Domestic Adoption
An eye-opening journey
The term “birth father” is a relatively new one for me. I had pretty much taken for granted that a father was a father. However, when my girlfriend and I learned that we were pregnant, I began a journey that would open my eyes to a great many new things.
Upon learning of the pregnancy, my girlfriend and I both felt that our relationship was not ready to survive keeping and raising a child in the environment we would have liked to provide. Thus we began the delicate process of deciding exactly what we should do.
Deciding to release for adoption
What it all boiled down to was that she didn’t feel she could raise this child (even with my help), but that she didn’t feel comfortable with the option of abortion either. As those two options gradually began to fade out, a third option—that of releasing for adoption—became clearer as the best option. As my girlfriend is fond of saying, “I am pro-choice, and I chose.” We decided to call Adoption Associates, Inc.
Having never planned adoption before, we had no idea how that loss would feel, but it was important to us to prepare for it as much as we could. This planning was largely reflected in our criteria for choosing the family that would adopt our child.
We didn’t know how we would feel after the baby had gone to his or her new home. It was important to us that the family not live nearby because we didn’t want to run into them, for example, while grocery shopping. We felt that by placing some distance between us it would prevent an accidental meeting, and therefore, prevent what might be a lot of pain. At the same time, however, it was extremely important that the adoptive parents be as involved during the pregnancy as possible. We felt that the more we knew about the people who would be our child’s parents, the less mystery we would feel concerning “I wonder how the baby’s doing?” later. We also wanted to turn this experience into one which was as giving and joyful as we could make it for somebody else.
Meeting the adoptive family
When we met the adoptive family we were very nervous and worried. What if they didn’t like us? or What if we didn’t like them? We met at a restaurant for dinner and it was a little shocking at times because the conversation was very blunt about the adoption process.

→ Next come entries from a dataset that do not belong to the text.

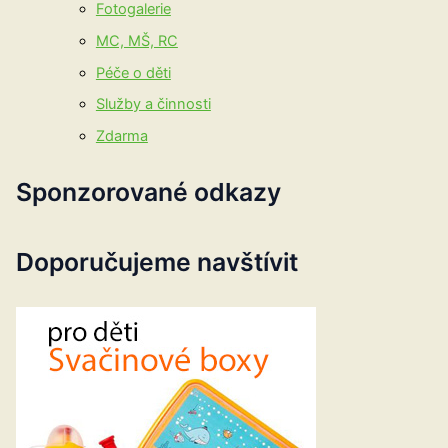
Fotogalerie
MC, MŠ, RC
Péče o děti
Služby a činnosti
Zdarma
Sponzorované odkazy
Doporučujeme navštívit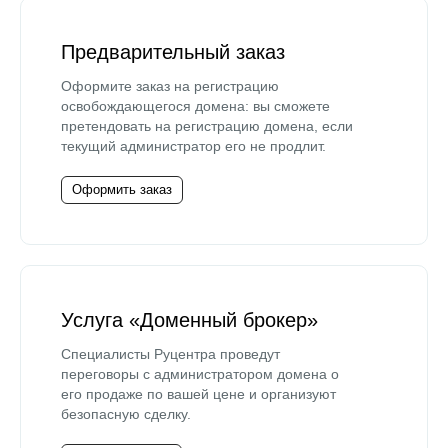
Предварительный заказ
Оформите заказ на регистрацию
освобождающегося домена: вы сможете
претендовать на регистрацию домена, если
текущий администратор его не продлит.
Оформить заказ
Услуга «Доменный брокер»
Специалисты Руцентра проведут
переговоры с администратором домена о
его продаже по вашей цене и организуют
безопасную сделку.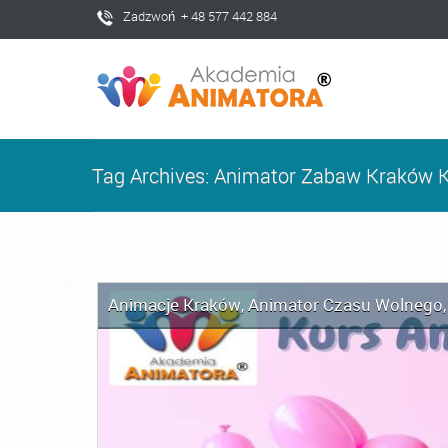
Zadzwoń + 48 577 442 884
Tag Archives: Animator Zabaw Kraków 
Animacje Kraków
,
Animator Czasu Wolnego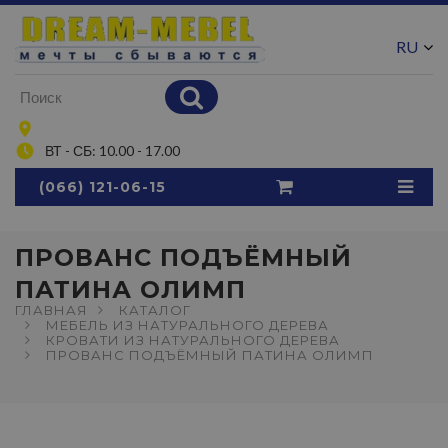
RU
UA
ВТ - СБ: 10.00 - 17.00
(066) 121-06-15
ПРОВАНС ПОДЪЁМНЫЙ
ПАТИНА ОЛИМП
ГЛАВНАЯ
КАТАЛОГ
МЕБЕЛЬ ИЗ НАТУРАЛЬНОГО ДЕРЕВА
КРОВАТИ ИЗ НАТУРАЛЬНОГО ДЕРЕВА
ПРОВАНС ПОДЪЁМНЫЙ ПАТИНА ОЛИМП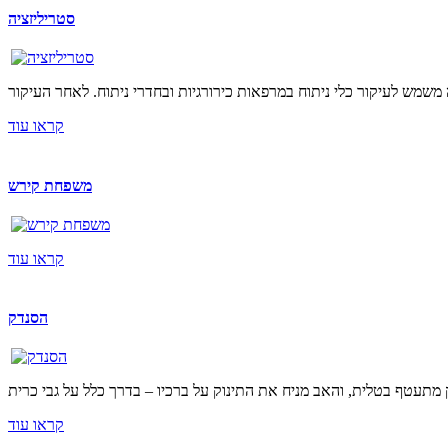
סטריליזציה
קראו עוד
משפחת קירש
קראו עוד
הסנדק
קראו עוד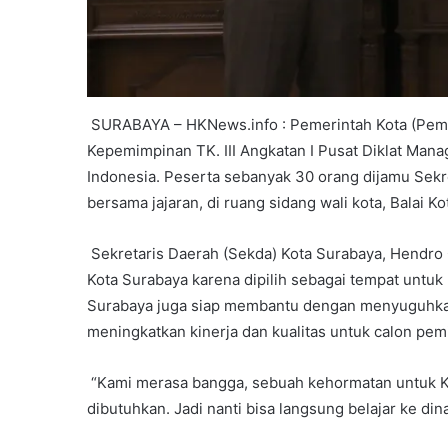
SURABAYA – HKNews.info : Pemerintah Kota (Pemk
Kepemimpinan TK. III Angkatan I Pusat Diklat Ma
Indonesia. Peserta sebanyak 30 orang dijamu Sek
bersama jajaran, di ruang sidang wali kota, Balai K
Sekretaris Daerah (Sekda) Kota Surabaya, Hendr
Kota Surabaya karena dipilih sebagai tempat untuk
Surabaya juga siap membantu dengan menyuguhka
meningkatkan kinerja dan kualitas untuk calon pem
“Kami merasa bangga, sebuah kehormatan untuk 
dibutuhkan. Jadi nanti bisa langsung belajar ke din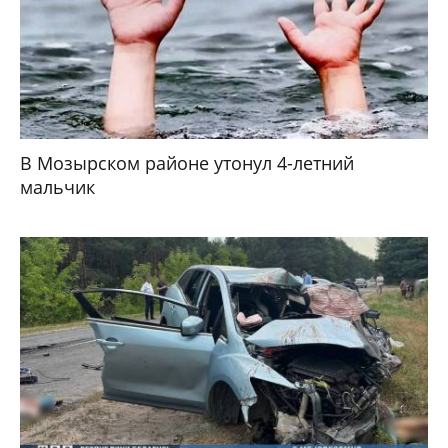
В Мозырском районе утонул 4-летний
мальчик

We were all speaking quite openly about some deeply emotional concerns with people whom we had just met, yet they were things that needed to be brought out in the open. We found that the frank, open, and honest nature of the evening left us with a greater feeling of respect for one another. By the end of the evening, we were already beginning to feel comfortable around each other and we were laughing together at each other’s stories. For the rest of the pregnancy, we kept in very close contact. They came to Lamaze classes with us, doctor’s appointments, and more dinners. Several times we have been asked—and wondered ourselves—why we chose the couple we did, and the only answer we’ve been able to come up with was that it just felt right.

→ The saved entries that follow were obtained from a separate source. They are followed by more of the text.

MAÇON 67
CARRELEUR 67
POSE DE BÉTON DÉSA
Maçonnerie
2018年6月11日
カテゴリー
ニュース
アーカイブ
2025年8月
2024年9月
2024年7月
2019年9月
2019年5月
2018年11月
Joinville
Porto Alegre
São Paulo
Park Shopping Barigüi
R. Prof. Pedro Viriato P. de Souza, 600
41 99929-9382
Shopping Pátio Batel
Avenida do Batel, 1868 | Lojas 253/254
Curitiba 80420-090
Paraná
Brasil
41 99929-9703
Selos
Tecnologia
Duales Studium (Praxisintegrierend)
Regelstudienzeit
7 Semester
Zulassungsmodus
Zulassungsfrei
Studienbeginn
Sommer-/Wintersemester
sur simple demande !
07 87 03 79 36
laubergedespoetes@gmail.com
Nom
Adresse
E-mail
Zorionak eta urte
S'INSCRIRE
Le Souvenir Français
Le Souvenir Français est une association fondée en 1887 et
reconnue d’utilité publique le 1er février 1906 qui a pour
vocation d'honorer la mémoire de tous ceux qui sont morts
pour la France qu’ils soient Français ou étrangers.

One highlight of our experience was during an ultrasound for which the adoptive parents were present. We each took turns going into the room with my girlfriend so we could see the baby on the monitor. It was a very rewarding experience watching the faces of the couple as they were able to see their baby for the first time. “Wow. This is real!,” the adoptive father kept repeating.
Delivering the news
But the most poignant part of the whole nine month journey for me was when I had the honor of going to the waiting room and delivering the news to the adoptive parents that their little boy now had a “baby girl” to call his very own sister. The baby was healthy and happy, and as my girlfriend recovered and we both caught up on sleep, the adoptive parents were given their own room so that they could spend all the time they wanted with their new daughter. The staff at the hospital was outstanding and very helpful in making sure everybody’s needs were taken care of.
We were able to see and hold the baby whenever we wanted and did so upon two or three occasions. Since we had spent almost the entire pregnancy “doing this” for the adoptive parents, I felt more like a surrogate birth father, and felt more as if I were holding someone else’s child than my own. We’d done a good job—my girlfriend and I—and now it was time to begin the healing process.
Saying goodbye
It was a tearful moment when it came time to say goodbye to the new parents and the little girl we’d helped to create. We’d become good friends and we would miss each other very much. Yet the time we’d taken to get to know them helped us to feel secure in the knowledge that we’d done the right thing not only for the baby we’d brought into the world, but for ourselves as well.
As I write this three months later, I am happy to report that we are doing well. We visit a local support group when we are able, and sometimes talk about how a family somewhere is happier now because of us, and the new addition we helped to add to their home.